I landed in India eight months after zit zero appeared (acne time feels like dog years) I saw the dermatologist that very day and he prescribed isotretinoin immediately. Accutane would cost me $7 monthly. I signed a paper stating I was informed of the drug’s effects and the risks of getting pregnant. That was it.

iPLEDGE, while designed to protect those who take isotretinoin, hinders access to people who need this drug, especially people of color, those in the LGBTQ+ community, and the poor. A study published in the journal PLoS One last year shows that nonwhite patients are 50 percent more likely to end their isotretinoin course earlier than white patients, with iPLEDGE-related barriers being the most commonly specified reasons. iPLEDGE can be humiliating for queer women, forcing them to comply with birth control regulations they wouldn’t otherwise need, and triggering for trans men, who can experience severe acne with testosterone treatment. What also goes unacknowledged is that iPLEDGE’s birth-control requirements are particularly discouraging for women of color, who face numerous barriers to accessing contraception and are less likely to use effective contraceptive devices such as hormonal methods or LARCs. A violent national history of racism, eugenics, health care providers’ pressure to use birth control, and reproductive coercion — including forced sterilizations — has destroyed black, Hispanic, and Native American communities’ trust in the health care system. A nationwide trend of state bills in the ’90s incentivized or even required women receiving public benefits to get a LARC. So, while LARCs are widely recommended for iPLEDGE, this history (and the exorbitant costs: starting an IUD can cost a month’s salary for a woman working full time at minimum wage) can justifiably make women of color reluctant to opt for a medicine that could help them greatly.

I’d cake my face with foundation before washing it away immediately, streaming gingerbread-colored tears into the sink.

Crucially, iPLEDGE infantilizes and distrusts women, prioritizing prevention of teratogenic side-effects at the expense of others. As a kid I studied in an all-girls convent in India, that had a daily policy of checking if we wore bloomers under our uniforms until we were 13. Demurely, we’d lift the hem of our skirts, showing monitors a sliver of the unsightly, turn-of-the-twentieth-century undergarment. iPLEDGE feels like bloomer-checking 2.0. Its control over women’s bodies is completely out of place in a society that ostensibly guarantees bodily autonomy. It imposes all the wrong responsibilities on patients like 7-day prescription pick-up windows, instead of trusting them to make decisions in their best interests.

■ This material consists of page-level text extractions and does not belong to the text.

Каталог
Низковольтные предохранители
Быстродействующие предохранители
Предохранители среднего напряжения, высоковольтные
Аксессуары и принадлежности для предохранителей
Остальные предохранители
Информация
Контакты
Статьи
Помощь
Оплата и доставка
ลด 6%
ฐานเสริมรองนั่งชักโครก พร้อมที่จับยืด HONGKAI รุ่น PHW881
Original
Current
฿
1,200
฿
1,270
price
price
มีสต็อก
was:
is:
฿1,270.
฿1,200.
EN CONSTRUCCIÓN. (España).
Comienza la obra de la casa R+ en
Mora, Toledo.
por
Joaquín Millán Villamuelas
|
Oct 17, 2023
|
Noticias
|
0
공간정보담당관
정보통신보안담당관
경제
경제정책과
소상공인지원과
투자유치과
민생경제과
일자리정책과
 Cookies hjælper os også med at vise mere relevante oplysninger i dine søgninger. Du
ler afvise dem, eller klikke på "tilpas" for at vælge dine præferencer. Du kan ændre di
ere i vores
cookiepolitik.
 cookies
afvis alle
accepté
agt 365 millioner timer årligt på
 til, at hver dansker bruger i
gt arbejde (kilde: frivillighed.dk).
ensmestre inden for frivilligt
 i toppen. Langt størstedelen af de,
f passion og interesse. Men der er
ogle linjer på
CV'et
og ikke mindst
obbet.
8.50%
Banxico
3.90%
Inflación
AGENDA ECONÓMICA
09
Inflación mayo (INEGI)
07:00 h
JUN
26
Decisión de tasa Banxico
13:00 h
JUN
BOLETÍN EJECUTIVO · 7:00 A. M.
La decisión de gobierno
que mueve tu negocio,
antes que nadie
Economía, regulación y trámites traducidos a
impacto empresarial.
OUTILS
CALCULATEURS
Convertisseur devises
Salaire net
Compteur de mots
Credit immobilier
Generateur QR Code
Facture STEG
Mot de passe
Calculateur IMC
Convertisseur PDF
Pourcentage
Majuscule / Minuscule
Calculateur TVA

Access to medication shouldn’t be about luck or resources, and people shouldn’t be tempted to buy it from unregulated, potentially unsafe sources. We also shouldn’t have to go to India to get isotretinoin (even if off-season flight tickets before coronavirus and isotretinoin’s price there can arguably be a cheaper and less onerous alternative). When I look at pictures of my former painful Jackson Pollock-painting face, I can hardly believe it. I don’t have to slather my face with foundation anymore, and fading cystic constellations pepper my cheeks like freckles. Recently, a bartender told me they were “super cute.”

Madhuri Sastry is a freelance writer in New York.